Anti-money laundering unit set up at SECP

Published December 21, 2002

ISLAMABAD, Dec 20: The Securities and Exchange Commission of Pakistan (SECP) has set up an anti-money laundering unit with the technical assistance of World Bank. The unit will examine all the relevant rules before coming up with concrete proposals.

Addressing a press conference here on Friday, the SECP Chairman Khalid A. Mirza said the commission is taking measures aimed at obviating money laundering through stock market and insurance under its resolve to uphold the image of capital market as “clean” untainted by dirty money.

While the State Bank of Pakistan is the implementing agency for this banking sector reforms project, SECP has been awarded the specialized project on anti-money laundering. An IDA loan of $350,000 has been approved for this four-year assignment. It will focus on capacity building of the commission, carrying out studies on this subject, networking with other markets and research and publications.

To a question, Mirza said the MoU on technical assistance did not stipulate sharing of information, although the commission would welcome signing of MoUs with IOSCO, for example, for obtaining information in order to make its work more effective in the development of capital market in Pakistan. He said the commission was asking the brokerage houses to develop account opening forms in order to ascertain the source and kind of money on offer for investment. He made it clear, nevertheless, that the SECP would not countenance any measures that might hinder smooth working of the market.

In reply to a question, he admitted that it was still unclear both in Pakistan and elsewhere in the world what was the basis for entertaining doubt about a transaction fitting the term “laundering”. During his recent visit to UK and USA, Mirza said, he had raised this issue but found that many aspects of the matter had yet to be worked out to obviate discrimination and inequity.

He said that the government of Pakistan was also working on an anti-money laundering legislation on which the SECP too had been consulted. Such a law, he said, would serve as umbrella for the commission’s operations in this connection.

A journalist expressed the concern that “anti-money laundering” might be exploited by some governments to curb legitimate cross-border investment. As it was still unclear what exactly constitutes money laundering, the commission would move only if there was prima facie evidence about an attempt to use financial instruments for criminal activity whereby a white collar criminal might try to disguise tainted money as genuine money.

As the SECP completes third year of its establishment, its Chairman went on to spell out its policies in other areas with a view to putting the capital market on an even keel.

The initial focus of reforms was towards improving the market integrity, price discovery process and settlement system. In the second phase, it turned its focus on the corporate sector so as to build confidence in the issuers of securities.

The commission, Mirza went on to state, was also focusing on its developmental role as the apex regulator of the capital market and non-bank financial sector. It was as such designing programmes to create awareness amongst local and foreign investors about the effect of measures taken by the SECP to attract further investment in the market.
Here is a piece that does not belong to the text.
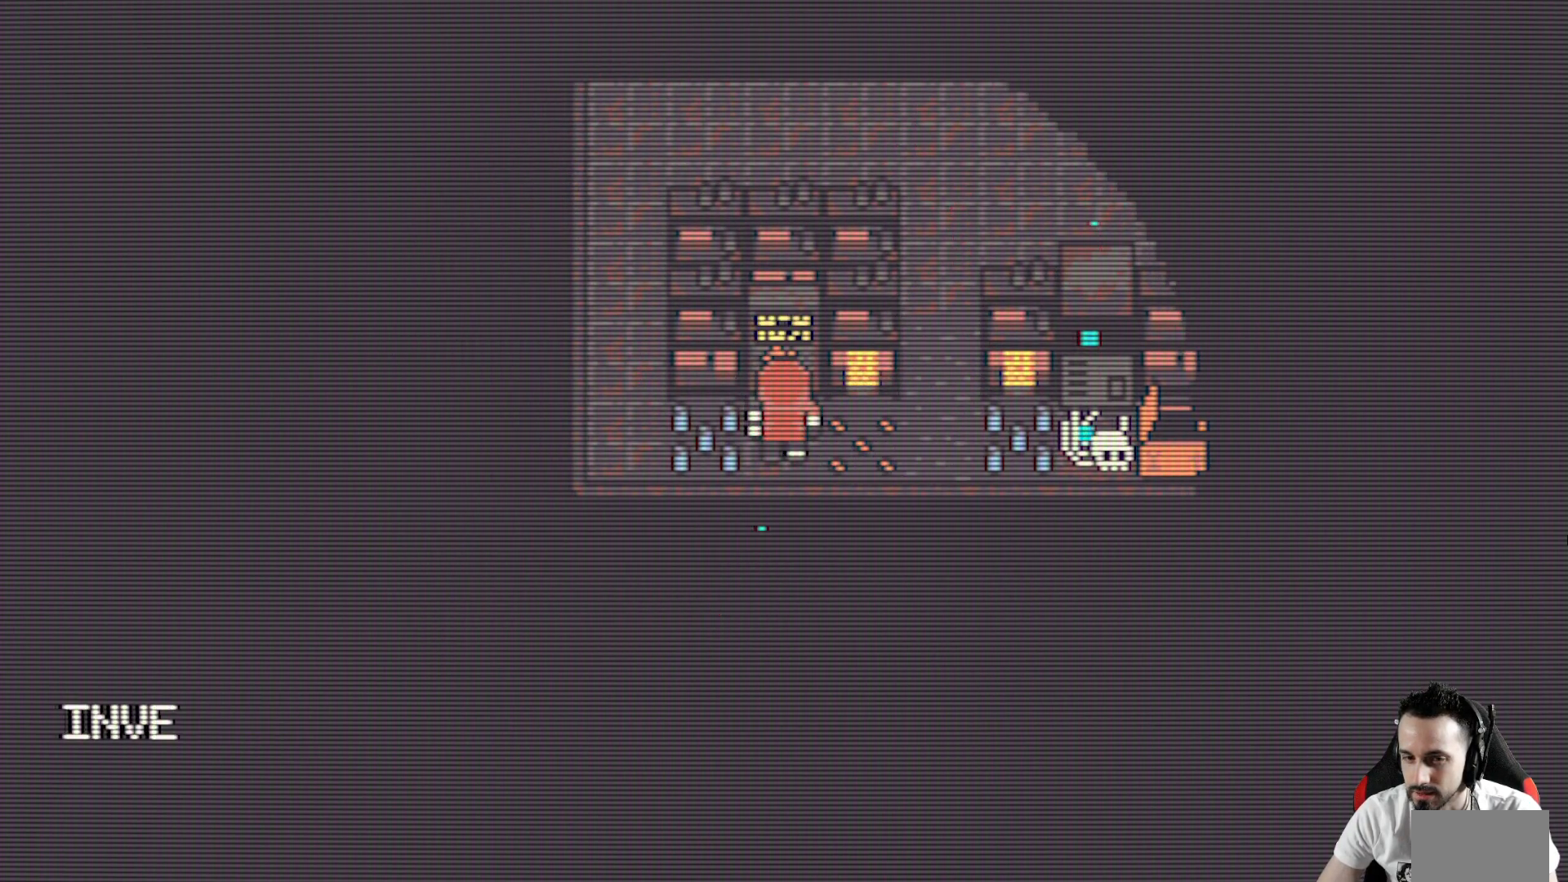
{"keys": [], "events": [[17, "space", "down"], [117, "space", "up"]]}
In an effort to reduce barriers to business, he disclosed, the SECP was planning to introduce online reporting for companies. The recently approved digital transactions law was expected to facilitate online reporting of financials, he added.

The SECP Chairman, responding to a question, did not agree that the current stock market boom was a bubble that might burst any moment. Had this been the case, the market should have shot up like an arrow and then plummeted to the ground as a result of even a brief slide of the index.

The occasional resurgence of bearish trend was, in fact, in the nature of stints at correction that were followed by further rise. He attributed this to the improved corporate governance enforced by the Commission which had restored the investor’s confidence in the integrity of the market.

He also did not agree with a correspondent who suggested that the market boom was the outcome of 9/11. Foreign buying was very limited. This factor should also have translated into creation of other assets such as real estate. But this had not happened, he noted.

His main concern, Mirza further stated, was the absence of new issue. The challenge was to infuse in the new issuers the confidence about his stock receiving the right price. Referring to his discussions with some brokers, he said 10 to 12 issuers might soon venture out to offer their stock in the near future.